**** Text shown

The number of clusters to form as well as the number of centroids to generate.

- **`init`**: `{‘k-means++’, ‘random’ or an ndarray}`

Method for initialization, defaults to `‘k-means++’`:

    - ‘k-means++’ : selects initial cluster centers for k-mean clustering in a smart way to speed up convergence. 

    - ‘random’: choose k observations (rows) at random from data for the initial centroids (it is said you will rarely need to do this).

    - If an ndarray is passed, it should be of shape (n_clusters, n_features) and gives the initial centers. (remember to set `n_init=1` when you do this)

- **`n_init`**:

Number of time the k-means algorithm will be run with different centroid seeds. The final results will be the best output of n_init consecutive runs in terms of inertia.

- **`precompute_distances`**: `{‘auto’, True, False}`

Precompute distances (faster but takes more memory).

    - ‘auto’ : do not precompute distances if n_samples * n_clusters > 12 million. This corresponds to about 100MB overhead per job using double precision.

    - True : always precompute distances

    - False : never precompute distances
    
- **`copy_x`**:

When pre-computing distances it is more numerically accurate to center the data first. If copy_x is True, then the original data is not modified. If False, the original data is modified, and put back before the function returns, but small numerical differences may be introduced by subtracting and then adding the data mean.

- **`algorithm`** : `“auto”, “full” or “elkan”, default=”auto”`

K-means algorithm to use. The classical EM-style algorithm is `“full”`. The `“elkan”` variation is more efficient by using the triangle inequality (see Further Reading under Reference), but currently doesn’t support sparse data. `“auto”` chooses `“elkan”` for dense data and `“full”` for sparse data.

**Attributes**

- **`cluster_centers_`**: 

Coordinates of cluster centers

- **`labels_`**:

Labels of each point. Each instance was assigned to one of the five clusters. In the context of clustering, an instance’s
label is the index of the cluster that this instance gets assigned to by the algorithm: this is not to be confused with the class labels in classification.

********

**Problem a:** Count the lines in the records below that contain the word "open", and reply with the number alone.

**** Input data

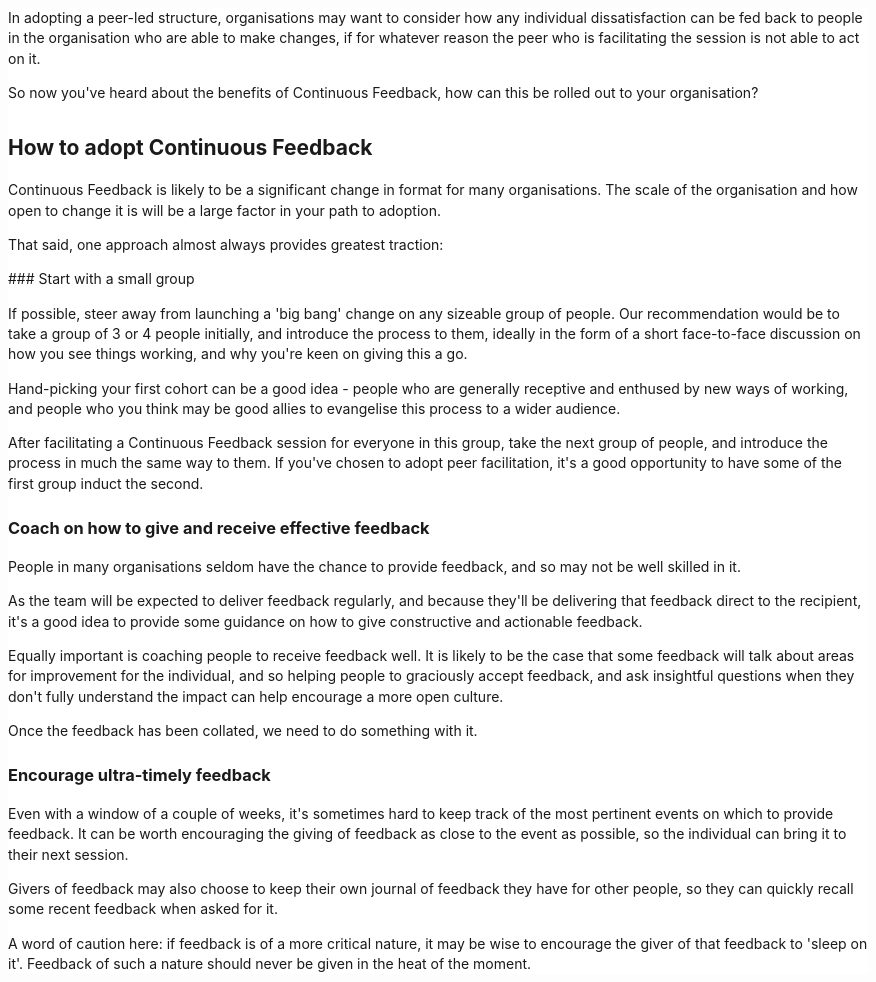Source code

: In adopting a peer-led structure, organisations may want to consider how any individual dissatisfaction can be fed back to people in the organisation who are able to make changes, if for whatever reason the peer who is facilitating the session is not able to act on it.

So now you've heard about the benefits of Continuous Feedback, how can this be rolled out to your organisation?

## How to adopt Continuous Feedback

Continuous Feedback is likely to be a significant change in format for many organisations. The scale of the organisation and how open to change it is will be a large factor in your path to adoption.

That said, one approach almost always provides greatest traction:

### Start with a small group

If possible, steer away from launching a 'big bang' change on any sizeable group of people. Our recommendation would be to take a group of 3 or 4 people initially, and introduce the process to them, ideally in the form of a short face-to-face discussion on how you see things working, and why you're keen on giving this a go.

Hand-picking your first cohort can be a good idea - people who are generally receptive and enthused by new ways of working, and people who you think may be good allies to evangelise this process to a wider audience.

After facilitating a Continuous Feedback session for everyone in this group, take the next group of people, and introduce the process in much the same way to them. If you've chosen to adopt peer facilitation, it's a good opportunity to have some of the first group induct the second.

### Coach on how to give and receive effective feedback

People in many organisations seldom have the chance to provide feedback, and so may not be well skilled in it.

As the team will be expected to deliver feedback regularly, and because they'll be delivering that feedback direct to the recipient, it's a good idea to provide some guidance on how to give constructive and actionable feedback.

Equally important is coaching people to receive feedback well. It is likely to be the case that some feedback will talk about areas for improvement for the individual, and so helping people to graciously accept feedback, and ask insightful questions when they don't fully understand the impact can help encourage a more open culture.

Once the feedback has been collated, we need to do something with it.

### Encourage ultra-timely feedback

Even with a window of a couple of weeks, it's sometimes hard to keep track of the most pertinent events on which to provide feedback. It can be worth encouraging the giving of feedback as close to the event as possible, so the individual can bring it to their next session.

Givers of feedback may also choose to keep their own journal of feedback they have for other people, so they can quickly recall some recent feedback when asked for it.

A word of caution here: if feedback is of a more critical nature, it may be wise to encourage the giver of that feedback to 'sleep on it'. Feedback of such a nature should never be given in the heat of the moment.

********

**Problem b:** Copy word for word the part of the k-means text above that runs from "Method for initialization, defaults" to "to do this).".

**Answer area a:** 2

**Answer area b:**
Method for initialization, defaults to `‘k-means++’`:

    - ‘k-means++’ : selects initial cluster centers for k-mean clustering in a smart way to speed up convergence. 

    - ‘random’: choose k observations (rows) at random from data for the initial centroids (it is said you will rarely need to do this).